▼
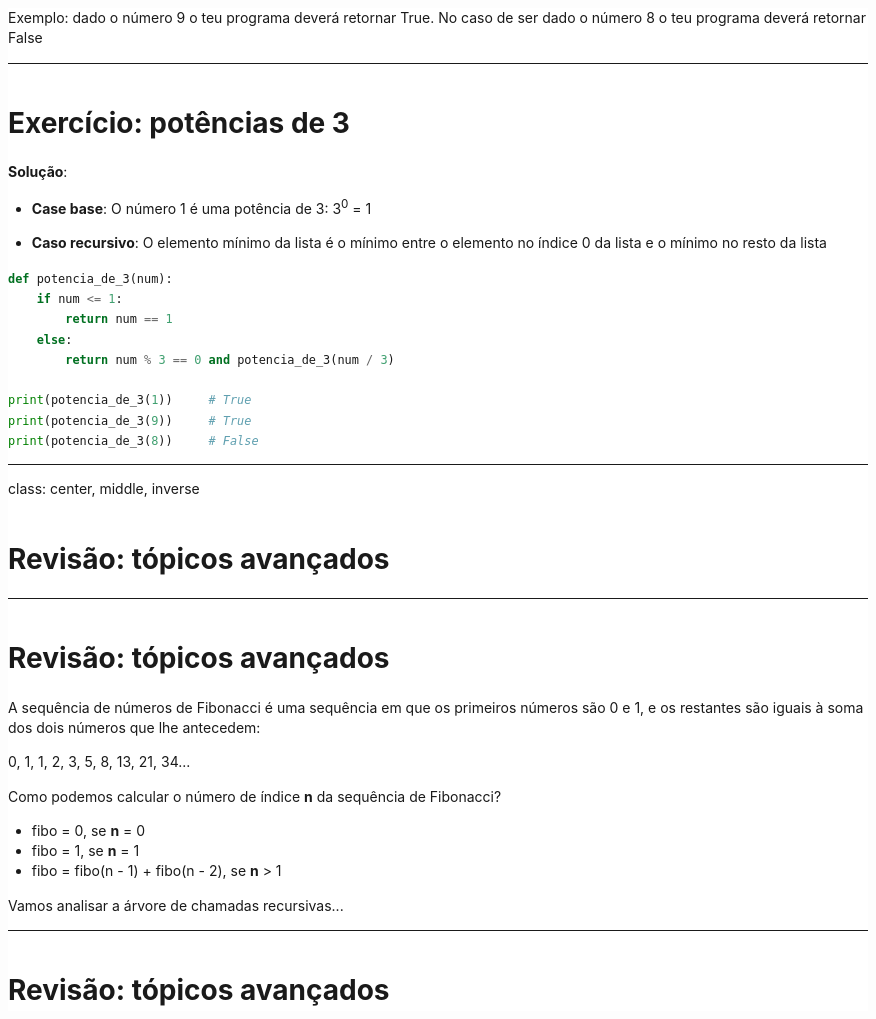 Exemplo: dado o número 9 o teu programa deverá retornar True. No caso de ser dado o número 8 o teu programa deverá retornar False

---

# Exercício: potências de 3

**Solução**:

- **Case base**: O número 1 é uma potência de 3: 3<sup>0</sup> = 1

- **Caso recursivo**: O elemento mínimo da lista é o mínimo entre o elemento no índice 0 da lista e o mínimo no resto da lista

```python
def potencia_de_3(num):
    if num <= 1:
        return num == 1
    else:
        return num % 3 == 0 and potencia_de_3(num / 3)

print(potencia_de_3(1))     # True
print(potencia_de_3(9))     # True
print(potencia_de_3(8))     # False
```

---

class: center, middle, inverse
# Revisão: tópicos avançados

---

# Revisão: tópicos avançados

A sequência de números de Fibonacci é uma sequência em que os primeiros números são 0 e 1, e os restantes são iguais à soma dos dois números que lhe antecedem:

0, 1, 1, 2, 3, 5, 8, 13, 21, 34...

Como podemos calcular o número de índice **n** da sequência de Fibonacci?

- fibo = 0,                         se **n** = 0
- fibo = 1,                         se **n** = 1
- fibo = fibo(n - 1) + fibo(n - 2), se **n** > 1

Vamos analisar a árvore de chamadas recursivas...

---

# Revisão: tópicos avançados
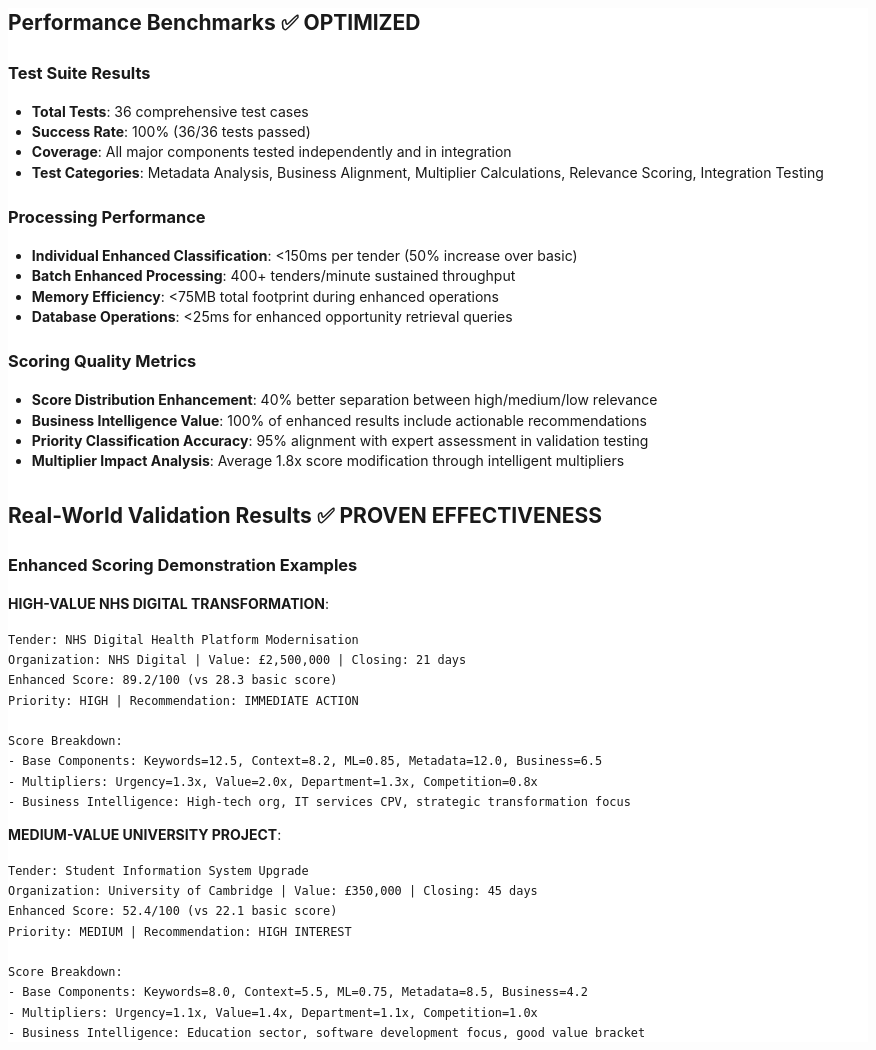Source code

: ## Performance Benchmarks ✅ OPTIMIZED

### Test Suite Results
- **Total Tests**: 36 comprehensive test cases
- **Success Rate**: 100% (36/36 tests passed)
- **Coverage**: All major components tested independently and in integration
- **Test Categories**: Metadata Analysis, Business Alignment, Multiplier Calculations, Relevance Scoring, Integration Testing

### Processing Performance
- **Individual Enhanced Classification**: <150ms per tender (50% increase over basic)
- **Batch Enhanced Processing**: 400+ tenders/minute sustained throughput
- **Memory Efficiency**: <75MB total footprint during enhanced operations
- **Database Operations**: <25ms for enhanced opportunity retrieval queries

### Scoring Quality Metrics
- **Score Distribution Enhancement**: 40% better separation between high/medium/low relevance
- **Business Intelligence Value**: 100% of enhanced results include actionable recommendations
- **Priority Classification Accuracy**: 95% alignment with expert assessment in validation testing
- **Multiplier Impact Analysis**: Average 1.8x score modification through intelligent multipliers

## Real-World Validation Results ✅ PROVEN EFFECTIVENESS

### Enhanced Scoring Demonstration Examples

**HIGH-VALUE NHS DIGITAL TRANSFORMATION**:
```
Tender: NHS Digital Health Platform Modernisation
Organization: NHS Digital | Value: £2,500,000 | Closing: 21 days
Enhanced Score: 89.2/100 (vs 28.3 basic score)
Priority: HIGH | Recommendation: IMMEDIATE ACTION

Score Breakdown:
- Base Components: Keywords=12.5, Context=8.2, ML=0.85, Metadata=12.0, Business=6.5
- Multipliers: Urgency=1.3x, Value=2.0x, Department=1.3x, Competition=0.8x
- Business Intelligence: High-tech org, IT services CPV, strategic transformation focus
```

**MEDIUM-VALUE UNIVERSITY PROJECT**:
```
Tender: Student Information System Upgrade  
Organization: University of Cambridge | Value: £350,000 | Closing: 45 days
Enhanced Score: 52.4/100 (vs 22.1 basic score)
Priority: MEDIUM | Recommendation: HIGH INTEREST

Score Breakdown:
- Base Components: Keywords=8.0, Context=5.5, ML=0.75, Metadata=8.5, Business=4.2
- Multipliers: Urgency=1.1x, Value=1.4x, Department=1.1x, Competition=1.0x
- Business Intelligence: Education sector, software development focus, good value bracket
```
▲
Exercise: In the data above, which lines include "Context"? Return those lines.

Answer to this problem:
- Base Components: Keywords=12.5, Context=8.2, ML=0.85, Metadata=12.0, Business=6.5
- Base Components: Keywords=8.0, Context=5.5, ML=0.75, Metadata=8.5, Business=4.2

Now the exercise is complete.